# GPX to TPX



## screamingbunny (Mar 24, 2004)

Santa brought me a brand new DeLorme PN-40 to replace my 4 year old etrex, santa now gets an etrex for her bike..well back to what I'm asking, the PN-40 comes with topo USA for it's software anyone know how to load garmin files into topo so I can load my old tracks onto the new GPS? thanx


----------



## bear (Feb 3, 2004)

see if gpsbabel will do a conversion for you.

you may want to save all your tracks in GPX files, that may be importable too.


----------



## screamingbunny (Mar 24, 2004)

*got it*

a little more complicated than with Map Source but I've got it sorted now

thanx


----------



## GEOMAN (May 30, 2006)

screamingbunny said:


> a little more complicated than with Map Source but I've got it sorted now
> 
> thanx


Do tell!

It will help others if you give us a rundown of the process you used.

Thanks!


----------



## slocaus (Jul 21, 2005)

GEOMAN said:


> Do tell!
> 
> It will help others if you give us a rundown of the process you used.
> 
> Thanks!


GPSBabel link will convert almost any GPS file format to almost any other format. It is the super Swiss army knife for getting any GPS file into any map software or other brand GPS. :thumbsup:


----------



## gps_dr (Feb 27, 2007)

Like most GPS software packages,
DeLorme Topo USA reads/writes gpx files.
There are links on http://forums.delorme.com postings that provide a lot of help.
You can use symbol files to match waypoint icons to those on the Garmin 60/76 series or you can change them to match the native PN40 symbol set.

Two symbol sets can be found here: http://geobiking.org/Documents/GarminSymbols.zip
Extract to the Symbols directory under the DeLorme Docs folder and select when loading waypoints.

The tracks import w/o hassles.
With the software you can also copy the tracks to "draw layers".
Since the PN40 only displays one track on screen at a time, this feature allows you to incorporate the tracks into the maps on the unit. The data is layered over the map you are using, regardless of it being a vector map, USGS quad raster data or aerial imagery. Of course you can toggle this data on/off. It allows me to easily display the equivalent of 120 tracks that cover over 1200 miles of bike trails.
The waypoints can also be copied to a draw layer, allowing you to mark thousands of points.

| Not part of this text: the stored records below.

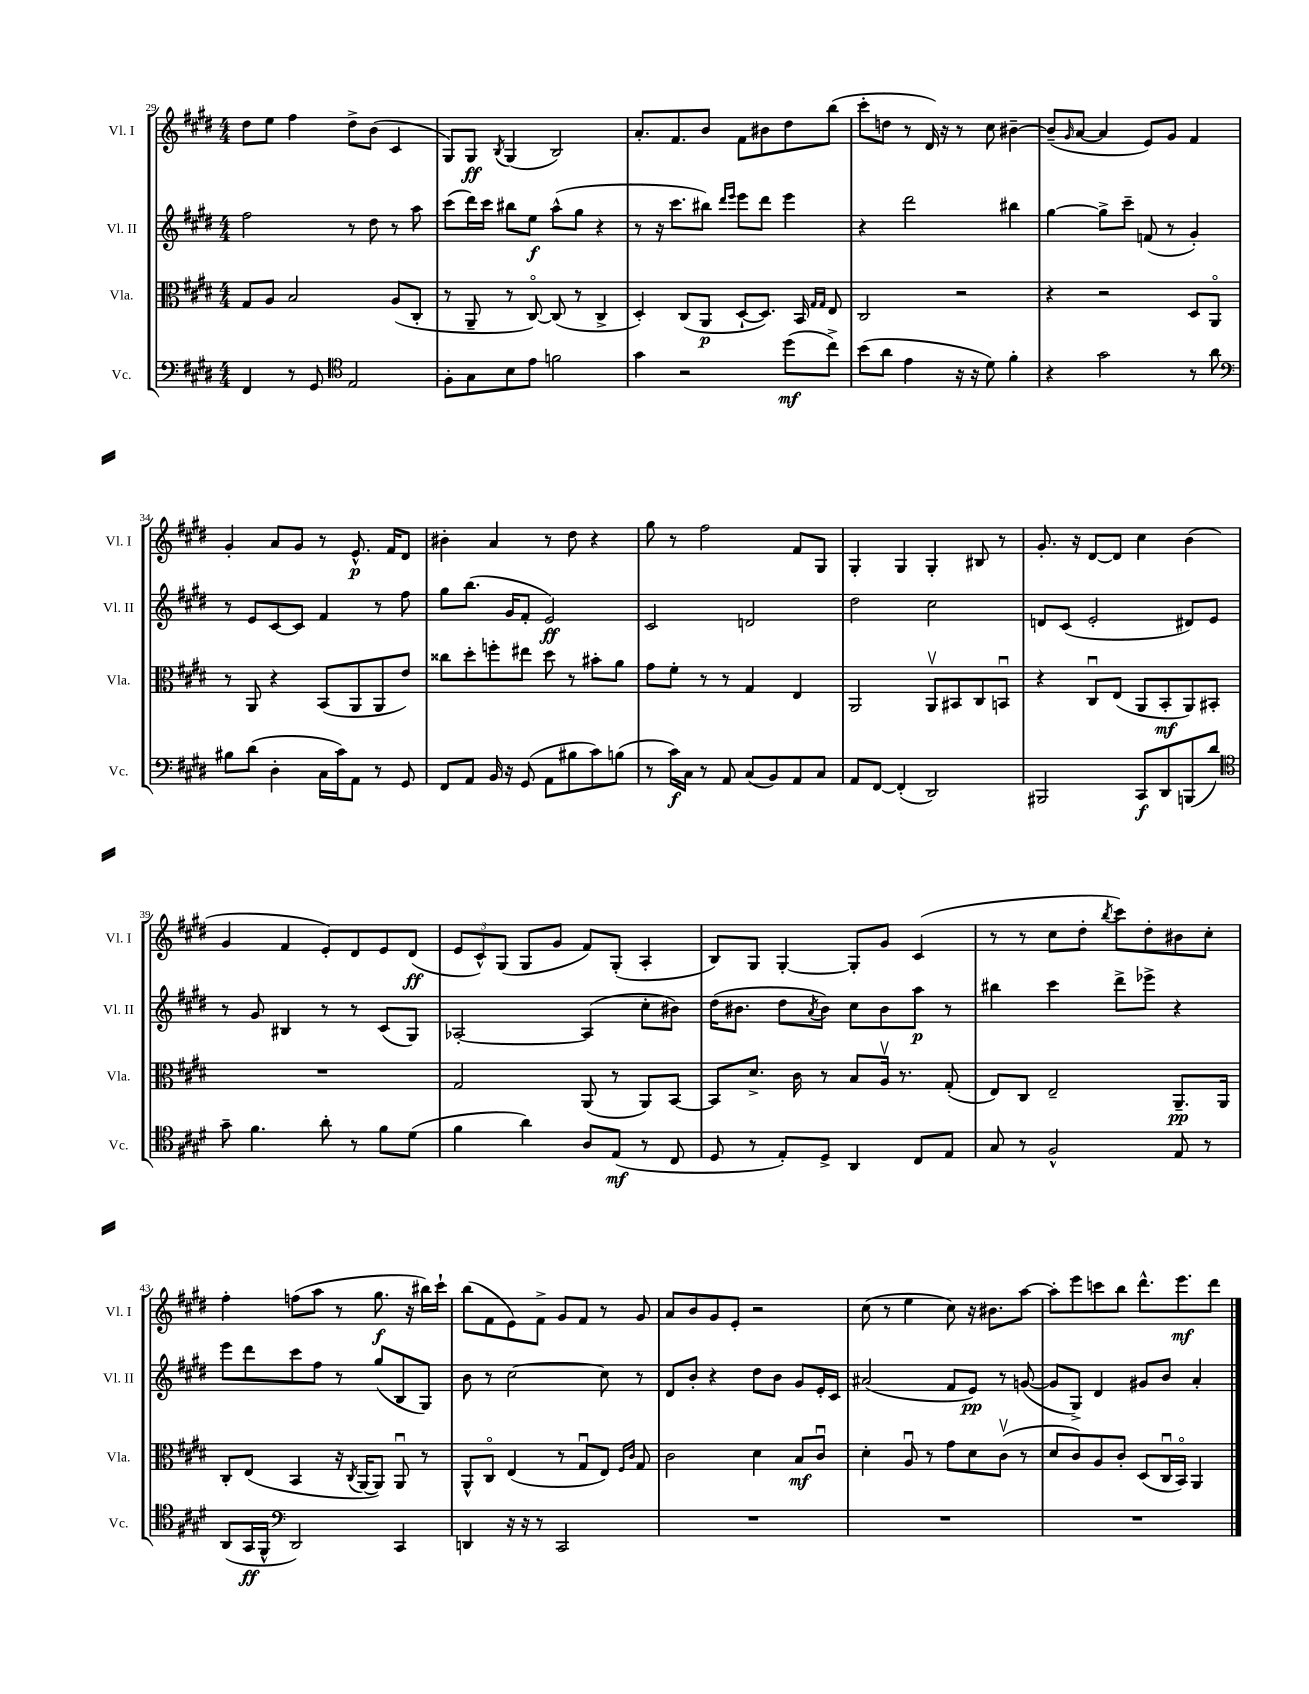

**kern	**kern	**kern	**kern
*staff4	*staff3	*staff2	*staff1
*clefF4	*clefC3	*clefG2	*clefG2
*k[f#c#g#d#]	*k[f#c#g#d#]	*k[f#c#g#d#]	*k[f#c#g#d#]
*M4/4	*M4/4	*M4/4	*M4/4
4FF#	8G#	2ff#	8dd#
.	8A	.	8ee
8r	2B	.	4ff#
8GG#	.	.	.
*clefC4	*	*	*
2E	.	8r	8dd#^
.	.	8dd#	(8b
.	(8A	8r	4c#
.	8C#'	8aa	.
=	=	=	=
8F#'	8r	(8ccc#	8G#)
8G#	8AA~	16ddd#)	8G#
.	.	16ccc#	.
.	.	.	8qB
8B	8r	8bb#	(4G#
8e	[8C#o)	8ee	.
2f	(8C#]	(8aa^^	2B)
.	8r	8gg#	.
.	4C#^	4r	.
=	=	=	=
4g#	4D#')	8r	8.a'
.	.	16r	.
.	.	8.ccc#	8.f#
2r	(8C#	.	.
.	8AA	8bb#)	8b
.	.	16qqddd#	.
.	.	16qqeee	.
.	[8D#`	8eee	8f#
.	8.D#])	8ddd#	8b#
(8dd#	.	4eee	8dd#
.	16BB	.	.
.	16qqG#	.	.
.	16qqG#	.	.
8cc#^)	8E	.	(8bb
=	=	=	=
(8b	2C#	4r	8ccc#'
8a	.	.	8dd
4e	.	2ddd#	8r
.	.	.	16d#)
.	.	.	16r
16r	2r	.	8r
16r	.	.	.
8d#)	.	.	8cc#
4f#'	.	4bb#	[4b#~
=	=	=	=
4r	4r	[4gg#	(8b#~]
.	.	.	16qqg#
.	.	.	[8a
2g#	2r	8gg#^]	4a]
.	.	8ccc#~	.
.	.	(8f	8e)
.	.	8r	8g#
8r	8D#	4g#')	4f#
8a	8AAo	.	.
=	=	=	=
*clefF4	*	*	*
8B#	8r	8r	4g#'
(8d#	8AA	8e	.
4D#'	4r	[8c#	8a
.	.	8c#]	8g#
16C#	(8BB	4f#	8r
16c#)	.	.	.
8AA	8AA	.	8.e^^
8r	8AA	8r	.
.	.	.	16f#
8GG#	8e)	8ff#	8d#
=	=	=	=
8FF#	8cc##	8gg#	4b#'
8AA	8dd#'	(8.bb	.
16BB	8ff'	.	4a
16r	.	16g#	.
(8GG#	8ee#	8f#'	.
8AA	8dd#	2e)	8r
8B#	8r	.	8dd#
8c#)	8b#'	.	4r
(8B	8a	.	.
=	=	=	=
8r	8g#	2c#	8gg#
16c#)	8f#'	.	8r
16C#	.	.	.
8r	8r	.	2ff#
8AA	8r	.	.
(8C#	4G#	2d	.
8BB)	.	.	.
8AA	4E	.	8f#
8C#	.	.	8G#
=	=	=	=
8AA	2AA	2dd#	4G#'
[8FF#	.	.	.
(4FF#']	.	.	4G#
2DD#)	8AAv	2cc#	4G#'
.	8BB#	.	.
.	8C#	.	8B#
.	8BBu	.	8r
=	=	=	=
2BBB#	4r	8d	8.g#'
.	.	(8c#	.
.	.	.	16r
.	8C#u	2e'	[8d#
.	(8E	.	8d#]
8CC#	8AA	.	4cc#
8DD#	8BB'	.	.
(8BBB	8AA)	8d#)	(4b
8d#)	8BB#'	8e	.
=	=	=	=
*clefC4	*	*	*
8g#~	1r	8r	4g#
4.f#	.	8g#	.
.	.	4B#	4f#
8a'	.	8r	8e')
8r	.	8r	8d#
8f#	.	(8c#	8e
(8d#	.	8G#)	(8d#
=	=	=	=
4f#	2G#	[2A-'	12e
.	.	.	12c#^^)
.	.	.	(12G#
4a)	.	.	8G#
.	.	.	8g#
8A	(8AA	(4A-]	8f#)
(8E	8r	.	(8G#'
8r	8AA)	8cc#'	4A'
8C#	[8BB	8b#)	.
=	=	=	=
8D#	8BB]	(16dd#	8B)
.	.	8.b#	.
8r	8.d#^	.	8G#
8E')	.	8dd#	[4G#'
.	16c#	.	.
.	.	8qa	.
8D#^	8r	8b#)	.
4AA	8B	8cc#	8G#']
.	16Av	8b#	8g#
.	8.r	.	.
8C#	.	8aa	(4c#
8E	(8G#'	8r	.
=	=	=	=
8G#	8E)	4bb#	8r
8r	8C#	.	8r
2F#^^	2E~	4ccc#	8cc#
.	.	.	8dd#'
.	.	.	8qbb
.	.	8ddd#^	8ccc#)
.	.	8eee-^	8dd#'
8E	8.AA~	4r	8b#
8r	.	.	8cc#'
.	16AA	.	.
=	=	=	=
(8AA	8C#'	8eee	4ff#'
16GG#	(8E	8ddd#	.
16FF#^^	.	.	.
*clefF4	*	*	*
2DD#)	4BB	8ccc#	(8ff
.	.	8ff#	8aa
.	16r	8r	8r
.	8qC#	.	.
.	[16AA	.	.
.	8AA])	(8gg#	8.gg#
4CC#	8AAu	8B	.
.	.	.	16r
.	8r	8G#)	16bb#)
.	.	.	16ccc#`
=	=	=	=
4DD	8AA^^	8b	(8bb
.	8C#o	8r	8f#
16r	(4E	[2cc#	8e)
16r	.	.	.
8r	.	.	8f#^
2CC#	8r	.	8g#
.	8G#u	.	8f#
.	8E)	8cc#]	8r
.	16qqF#	.	.
.	16qqc#	.	.
.	8G#	8r	8g#
=	=	=	=
1r	2c#	8d#	8a
.	.	8b'	8b
.	.	4r	8g#
.	.	.	8e'
.	4d#	8dd#	2r
.	.	8b	.
.	8B	8g#	.
.	8c#u	16e'	.
.	.	16c#	.
=	=	=	=
1r	4d#'	(2a#	(8cc#
.	.	.	8r
.	8Au	.	4ee
.	8r	.	.
.	8g#	8f#	8cc#)
.	8d#	8e)	16r
.	.	.	8.b#
.	(8c#v	8r	.
.	8r	([8g	[8aa
=	=	=	=
1r	8d#	8g]	8aa']
.	8c#)	8G#^)	8eee
.	8A	4d#	8ccc
.	8c#'	.	8bb
.	(8D#	8g#	8.ddd#^^
.	16C#u	8b	.
.	16BBo)	.	8.eee
.	4AA	4a'	.
.	.	.	8ddd#
==	==	==	==
*-	*-	*-	*-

I've been using the PN20 since alpha testing and the PN40 since beta testing began.
My Garmin 76CSx occupies the other side of my handlebars.


----------



## screamingbunny (Mar 24, 2004)

*yep*

like GPS dr said, save your Map Source track as GPX, open Topo USA 7.0, select "draw", select "file", select "import", select your GPX file. BAM, Bobs your uncle and its in there.:thumbsup:


----------